Saved entries:
*** Block opens ***
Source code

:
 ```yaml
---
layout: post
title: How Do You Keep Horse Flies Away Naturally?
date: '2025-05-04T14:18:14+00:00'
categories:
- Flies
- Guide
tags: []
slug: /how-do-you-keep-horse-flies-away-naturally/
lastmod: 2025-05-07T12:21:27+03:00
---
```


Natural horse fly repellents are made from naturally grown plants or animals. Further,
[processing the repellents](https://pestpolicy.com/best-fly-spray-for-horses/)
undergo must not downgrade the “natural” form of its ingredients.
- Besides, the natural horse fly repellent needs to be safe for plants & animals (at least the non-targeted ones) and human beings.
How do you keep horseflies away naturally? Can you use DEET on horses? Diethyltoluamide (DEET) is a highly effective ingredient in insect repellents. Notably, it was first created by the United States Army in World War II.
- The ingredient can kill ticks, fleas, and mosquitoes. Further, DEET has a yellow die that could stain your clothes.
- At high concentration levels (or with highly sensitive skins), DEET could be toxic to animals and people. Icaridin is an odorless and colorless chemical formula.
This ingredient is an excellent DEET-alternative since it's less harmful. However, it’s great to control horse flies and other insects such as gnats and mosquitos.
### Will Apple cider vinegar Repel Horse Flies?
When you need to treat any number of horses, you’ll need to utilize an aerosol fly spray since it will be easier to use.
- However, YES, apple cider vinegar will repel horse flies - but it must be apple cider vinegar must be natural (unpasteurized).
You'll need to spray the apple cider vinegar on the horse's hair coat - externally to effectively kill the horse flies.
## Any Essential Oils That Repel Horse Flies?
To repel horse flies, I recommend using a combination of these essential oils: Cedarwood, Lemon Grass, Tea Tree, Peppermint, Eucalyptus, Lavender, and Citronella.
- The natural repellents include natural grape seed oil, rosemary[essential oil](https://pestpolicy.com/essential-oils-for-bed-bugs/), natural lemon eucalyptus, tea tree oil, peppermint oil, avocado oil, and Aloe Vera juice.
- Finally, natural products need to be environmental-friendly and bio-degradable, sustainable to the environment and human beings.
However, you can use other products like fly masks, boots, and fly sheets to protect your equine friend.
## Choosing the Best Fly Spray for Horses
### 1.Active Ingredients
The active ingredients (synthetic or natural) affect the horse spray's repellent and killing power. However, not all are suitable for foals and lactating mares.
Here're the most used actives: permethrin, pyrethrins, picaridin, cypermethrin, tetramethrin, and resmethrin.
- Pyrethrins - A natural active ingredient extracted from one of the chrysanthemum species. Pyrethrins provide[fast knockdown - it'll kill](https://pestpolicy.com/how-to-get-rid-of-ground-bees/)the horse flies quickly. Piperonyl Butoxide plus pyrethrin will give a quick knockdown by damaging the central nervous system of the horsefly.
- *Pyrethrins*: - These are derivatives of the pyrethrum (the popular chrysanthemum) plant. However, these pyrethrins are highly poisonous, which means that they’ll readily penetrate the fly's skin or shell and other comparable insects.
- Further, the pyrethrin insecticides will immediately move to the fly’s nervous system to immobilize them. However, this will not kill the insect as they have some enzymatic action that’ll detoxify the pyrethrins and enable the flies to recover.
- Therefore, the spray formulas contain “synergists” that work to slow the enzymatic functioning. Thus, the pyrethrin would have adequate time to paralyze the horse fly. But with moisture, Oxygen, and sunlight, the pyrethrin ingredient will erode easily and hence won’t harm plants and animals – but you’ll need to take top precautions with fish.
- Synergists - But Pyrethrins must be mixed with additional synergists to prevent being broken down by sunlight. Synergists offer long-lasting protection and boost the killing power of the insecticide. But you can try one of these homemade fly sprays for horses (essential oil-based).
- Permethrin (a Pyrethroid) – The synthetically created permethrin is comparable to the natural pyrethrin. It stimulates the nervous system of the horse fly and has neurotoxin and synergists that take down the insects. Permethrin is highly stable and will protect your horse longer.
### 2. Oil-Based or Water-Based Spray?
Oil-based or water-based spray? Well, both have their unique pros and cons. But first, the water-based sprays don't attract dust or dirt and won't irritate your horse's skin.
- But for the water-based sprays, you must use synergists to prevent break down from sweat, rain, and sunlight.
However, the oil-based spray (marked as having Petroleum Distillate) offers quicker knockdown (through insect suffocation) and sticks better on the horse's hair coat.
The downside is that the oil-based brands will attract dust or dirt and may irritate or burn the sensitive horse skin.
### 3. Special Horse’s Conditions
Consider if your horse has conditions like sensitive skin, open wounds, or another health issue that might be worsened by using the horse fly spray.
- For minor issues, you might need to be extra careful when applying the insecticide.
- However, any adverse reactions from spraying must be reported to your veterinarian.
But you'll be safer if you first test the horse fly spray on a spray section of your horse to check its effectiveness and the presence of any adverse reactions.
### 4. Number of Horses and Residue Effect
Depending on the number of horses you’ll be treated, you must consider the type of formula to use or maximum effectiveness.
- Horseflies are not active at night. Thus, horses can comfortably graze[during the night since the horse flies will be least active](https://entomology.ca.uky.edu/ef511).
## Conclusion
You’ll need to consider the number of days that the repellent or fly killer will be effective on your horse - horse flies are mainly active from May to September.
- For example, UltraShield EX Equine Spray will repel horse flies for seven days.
*** Block closes ***
*** Block opens ***
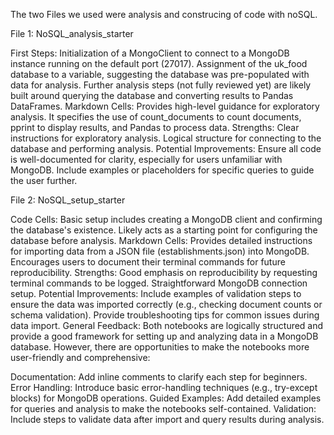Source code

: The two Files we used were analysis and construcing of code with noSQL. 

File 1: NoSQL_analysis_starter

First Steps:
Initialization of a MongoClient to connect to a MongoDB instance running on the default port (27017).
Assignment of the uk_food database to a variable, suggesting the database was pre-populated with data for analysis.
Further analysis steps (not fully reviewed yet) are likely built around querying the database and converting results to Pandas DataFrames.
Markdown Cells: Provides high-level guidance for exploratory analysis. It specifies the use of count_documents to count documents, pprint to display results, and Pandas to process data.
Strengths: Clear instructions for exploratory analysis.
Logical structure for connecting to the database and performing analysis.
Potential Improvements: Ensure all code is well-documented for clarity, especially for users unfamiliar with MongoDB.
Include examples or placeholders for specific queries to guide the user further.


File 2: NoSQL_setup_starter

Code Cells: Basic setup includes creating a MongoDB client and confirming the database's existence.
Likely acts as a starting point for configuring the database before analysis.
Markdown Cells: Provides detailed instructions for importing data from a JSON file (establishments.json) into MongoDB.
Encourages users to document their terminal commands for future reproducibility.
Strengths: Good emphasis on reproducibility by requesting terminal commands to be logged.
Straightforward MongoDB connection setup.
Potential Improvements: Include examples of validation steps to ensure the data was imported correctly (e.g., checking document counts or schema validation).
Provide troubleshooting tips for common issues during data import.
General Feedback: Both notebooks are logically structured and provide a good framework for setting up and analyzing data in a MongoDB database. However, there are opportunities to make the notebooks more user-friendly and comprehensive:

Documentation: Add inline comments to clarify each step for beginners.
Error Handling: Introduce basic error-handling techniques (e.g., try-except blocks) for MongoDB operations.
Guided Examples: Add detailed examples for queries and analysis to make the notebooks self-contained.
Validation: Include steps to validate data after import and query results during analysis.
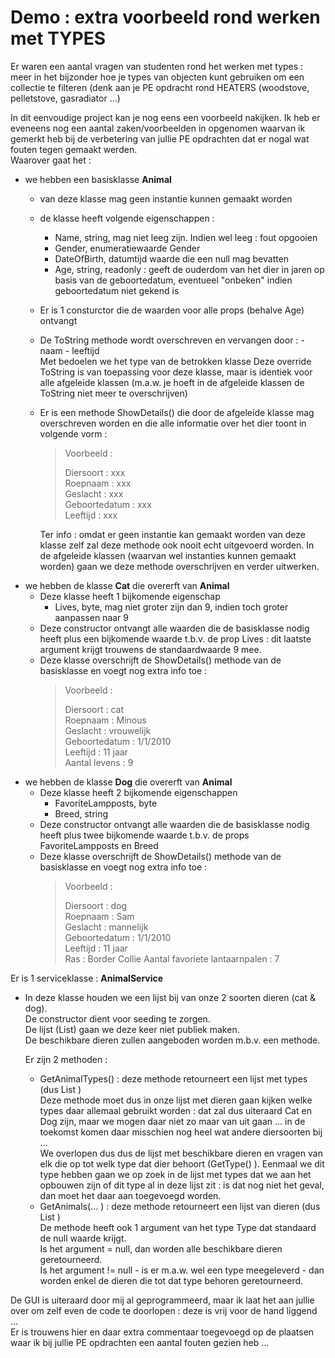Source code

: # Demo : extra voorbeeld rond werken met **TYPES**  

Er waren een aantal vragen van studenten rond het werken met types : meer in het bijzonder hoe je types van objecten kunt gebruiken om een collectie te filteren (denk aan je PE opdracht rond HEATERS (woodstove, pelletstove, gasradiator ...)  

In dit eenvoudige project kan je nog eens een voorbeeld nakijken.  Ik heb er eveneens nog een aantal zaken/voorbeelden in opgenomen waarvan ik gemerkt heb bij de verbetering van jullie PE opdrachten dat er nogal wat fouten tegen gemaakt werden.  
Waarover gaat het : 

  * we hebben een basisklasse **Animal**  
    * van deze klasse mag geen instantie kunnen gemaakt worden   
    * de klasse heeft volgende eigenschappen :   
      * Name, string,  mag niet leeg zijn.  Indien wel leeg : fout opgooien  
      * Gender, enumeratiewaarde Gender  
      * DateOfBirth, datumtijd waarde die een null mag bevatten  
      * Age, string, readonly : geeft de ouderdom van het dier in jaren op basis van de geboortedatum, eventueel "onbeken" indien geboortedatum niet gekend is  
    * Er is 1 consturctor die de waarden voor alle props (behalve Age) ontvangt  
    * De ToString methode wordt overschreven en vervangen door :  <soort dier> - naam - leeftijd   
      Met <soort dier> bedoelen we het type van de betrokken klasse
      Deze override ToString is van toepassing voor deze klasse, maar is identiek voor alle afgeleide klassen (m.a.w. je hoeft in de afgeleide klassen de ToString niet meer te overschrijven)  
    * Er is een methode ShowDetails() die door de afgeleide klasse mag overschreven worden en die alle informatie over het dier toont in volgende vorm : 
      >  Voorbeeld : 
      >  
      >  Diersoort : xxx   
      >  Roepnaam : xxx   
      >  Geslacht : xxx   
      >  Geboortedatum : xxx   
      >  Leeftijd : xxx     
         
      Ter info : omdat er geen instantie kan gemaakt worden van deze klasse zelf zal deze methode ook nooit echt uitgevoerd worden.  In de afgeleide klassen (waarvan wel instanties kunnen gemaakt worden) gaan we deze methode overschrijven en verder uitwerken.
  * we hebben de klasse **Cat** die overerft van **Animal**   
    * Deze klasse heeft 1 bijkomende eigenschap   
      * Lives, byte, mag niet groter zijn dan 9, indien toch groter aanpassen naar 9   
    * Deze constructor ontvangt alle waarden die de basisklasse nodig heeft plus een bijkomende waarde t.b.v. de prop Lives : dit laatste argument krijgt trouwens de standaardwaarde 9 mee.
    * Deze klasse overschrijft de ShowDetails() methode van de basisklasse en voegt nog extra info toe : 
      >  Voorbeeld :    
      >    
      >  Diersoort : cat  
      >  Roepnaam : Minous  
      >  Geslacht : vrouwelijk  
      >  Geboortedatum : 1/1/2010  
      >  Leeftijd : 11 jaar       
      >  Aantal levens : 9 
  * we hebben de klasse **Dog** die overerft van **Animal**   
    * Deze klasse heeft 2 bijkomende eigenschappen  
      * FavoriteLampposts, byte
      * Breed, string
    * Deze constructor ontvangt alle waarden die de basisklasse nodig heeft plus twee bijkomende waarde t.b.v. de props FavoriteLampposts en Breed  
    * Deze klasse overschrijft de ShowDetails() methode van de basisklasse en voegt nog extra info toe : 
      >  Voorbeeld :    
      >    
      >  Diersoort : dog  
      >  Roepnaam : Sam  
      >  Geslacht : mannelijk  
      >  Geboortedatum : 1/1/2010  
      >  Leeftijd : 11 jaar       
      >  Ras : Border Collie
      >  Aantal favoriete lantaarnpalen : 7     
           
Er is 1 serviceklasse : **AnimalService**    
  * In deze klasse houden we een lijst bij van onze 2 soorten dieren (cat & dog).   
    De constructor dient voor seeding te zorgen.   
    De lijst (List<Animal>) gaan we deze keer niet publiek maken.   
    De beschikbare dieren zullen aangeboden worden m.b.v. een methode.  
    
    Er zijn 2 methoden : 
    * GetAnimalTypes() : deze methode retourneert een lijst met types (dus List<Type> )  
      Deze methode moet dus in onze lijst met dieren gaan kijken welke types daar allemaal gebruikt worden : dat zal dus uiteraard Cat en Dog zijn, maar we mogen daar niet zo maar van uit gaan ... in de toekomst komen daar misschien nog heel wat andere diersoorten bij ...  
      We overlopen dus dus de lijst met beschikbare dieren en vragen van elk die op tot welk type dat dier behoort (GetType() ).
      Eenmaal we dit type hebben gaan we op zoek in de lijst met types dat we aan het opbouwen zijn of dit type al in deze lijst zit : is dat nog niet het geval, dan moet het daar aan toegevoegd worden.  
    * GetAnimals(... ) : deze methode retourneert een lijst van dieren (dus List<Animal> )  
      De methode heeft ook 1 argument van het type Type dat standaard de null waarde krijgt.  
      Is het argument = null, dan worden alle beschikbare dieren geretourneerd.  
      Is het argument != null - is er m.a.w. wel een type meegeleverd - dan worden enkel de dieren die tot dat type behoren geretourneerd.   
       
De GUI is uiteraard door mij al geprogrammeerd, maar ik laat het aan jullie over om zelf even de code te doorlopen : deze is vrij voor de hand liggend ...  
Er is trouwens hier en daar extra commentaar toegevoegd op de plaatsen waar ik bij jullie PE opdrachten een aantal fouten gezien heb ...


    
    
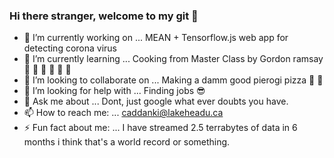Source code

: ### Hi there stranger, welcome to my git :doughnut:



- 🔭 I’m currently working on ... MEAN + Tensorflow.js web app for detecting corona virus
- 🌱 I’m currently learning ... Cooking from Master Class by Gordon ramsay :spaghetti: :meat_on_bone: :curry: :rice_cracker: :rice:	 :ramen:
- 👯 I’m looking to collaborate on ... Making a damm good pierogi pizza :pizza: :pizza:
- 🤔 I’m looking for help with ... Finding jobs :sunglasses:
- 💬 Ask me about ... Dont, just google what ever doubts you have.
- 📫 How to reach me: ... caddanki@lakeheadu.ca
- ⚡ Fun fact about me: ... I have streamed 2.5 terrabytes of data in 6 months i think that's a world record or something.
*** Block closes ***
* TASK DIRECTIONS: Nothing but the lines above from the one containing "Met <soort dier>" through the one containing "Leeftijd : xxx" should appear in the answer, each repeated exactly.

* EXERCISE RESULT:
      Met <soort dier> bedoelen we het type van de betrokken klasse
      Deze override ToString is van toepassing voor deze klasse, maar is identiek voor alle afgeleide klassen (m.a.w. je hoeft in de afgeleide klassen de ToString niet meer te overschrijven)  
    * Er is een methode ShowDetails() die door de afgeleide klasse mag overschreven worden en die alle informatie over het dier toont in volgende vorm : 
      >  Voorbeeld : 
      >  
      >  Diersoort : xxx   
      >  Roepnaam : xxx   
      >  Geslacht : xxx   
      >  Geboortedatum : xxx   
      >  Leeftijd : xxx     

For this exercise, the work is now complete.